10. Subjects that have a diagnosis of immunodeficiency or are receiving systemic
steroid therapy or any other form of immunosuppressive therapy within 28 days
prior to the first dose of trial treatment, with the exceptions of intranasal and
inhaled corticosteroids or systemic corticosteroids at physiological doses (which
are not to exceed 10 mg/day of prednisone, or an equivalent corticosteroid).

11. Active or prior documented autoimmune disease within the past 2 years which
requires systemic therapy.

Note: Subjects with vitiligo, Grave's disease, or psoriasis not requiring
systemic treatment (within the past 2 years) are not excluded. Subjects with Type
I diabetes mellitus are not excluded.

12. Active or prior documented inflammatory bowel disease (e.g., Crohn's disease and
ulcerative colitis).

13. Inadequate haematological/organ function.

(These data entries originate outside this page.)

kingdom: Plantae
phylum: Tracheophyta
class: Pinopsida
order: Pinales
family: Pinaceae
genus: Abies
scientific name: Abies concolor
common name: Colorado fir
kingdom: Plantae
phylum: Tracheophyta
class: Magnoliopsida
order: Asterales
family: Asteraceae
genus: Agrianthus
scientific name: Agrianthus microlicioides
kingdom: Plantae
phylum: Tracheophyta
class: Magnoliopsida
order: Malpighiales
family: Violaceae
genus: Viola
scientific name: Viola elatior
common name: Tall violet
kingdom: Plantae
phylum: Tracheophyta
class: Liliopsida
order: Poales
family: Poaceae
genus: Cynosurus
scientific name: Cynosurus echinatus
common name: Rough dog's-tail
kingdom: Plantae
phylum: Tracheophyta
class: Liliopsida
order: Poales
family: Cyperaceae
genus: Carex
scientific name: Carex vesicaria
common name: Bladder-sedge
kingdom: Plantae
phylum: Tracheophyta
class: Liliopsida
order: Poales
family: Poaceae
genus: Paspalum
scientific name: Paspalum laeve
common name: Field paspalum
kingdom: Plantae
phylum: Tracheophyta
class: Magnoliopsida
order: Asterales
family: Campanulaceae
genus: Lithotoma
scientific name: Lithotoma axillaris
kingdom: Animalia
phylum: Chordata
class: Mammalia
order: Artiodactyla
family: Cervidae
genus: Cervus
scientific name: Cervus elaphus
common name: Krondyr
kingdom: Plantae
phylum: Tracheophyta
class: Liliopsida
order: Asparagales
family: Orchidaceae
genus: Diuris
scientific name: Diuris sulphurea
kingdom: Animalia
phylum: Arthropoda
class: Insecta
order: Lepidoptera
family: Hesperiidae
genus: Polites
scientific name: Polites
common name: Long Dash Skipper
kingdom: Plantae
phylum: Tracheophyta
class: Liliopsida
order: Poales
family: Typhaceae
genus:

14. Any of the following in the previous 6 months: myocardial infarction,
severe/unstable angina, coronary/peripheral artery bypass graft, symptomatic
congestive heart failure, cerebrovascular accident, transient ischemic attack,
deep vein thrombosis, or symptomatic pulmonary embolism.

15. Persistence of any toxicities attributed to prior anti-cancer therapy, other than
alopecia, that have not resolved to Grade 1 (NCI-CTCAE v5.0) or baseline before
administration of study treatment.

16. Active hepatitis B virus or hepatitis C virus.

17. Vaccination within 4 weeks of the first dose of study treatment and while on
trial is prohibited except for administration of inactivated vaccines (i.e.
SARS-CoV-2 and Influenza vaccines will be permitted).

18. Patients who have a known secondary malignancy that is progressing or has
required active treatment within the past 2 years.

Note: Patients with basal cell carcinoma of the skin, squamous cell carcinoma of
the skin, or carcinoma in situ that have undergone potentially curative therapy
are eligible.

19. Pregnant or lactating females. Fertile and sexually active patients that are not
willing to use the appropriate highly effective contraceptive methods.

20. Any underlying medical or psychiatric disorder, which, in the opinion of the
investigator, makes the administration of ipilimumab and nivolumab unsafe or
interferes with the informed consent process or trial procedures.

21. Participation in other studies involving investigational drug(s) within 4 weeks
prior to inclusion. Observational studies are permitted.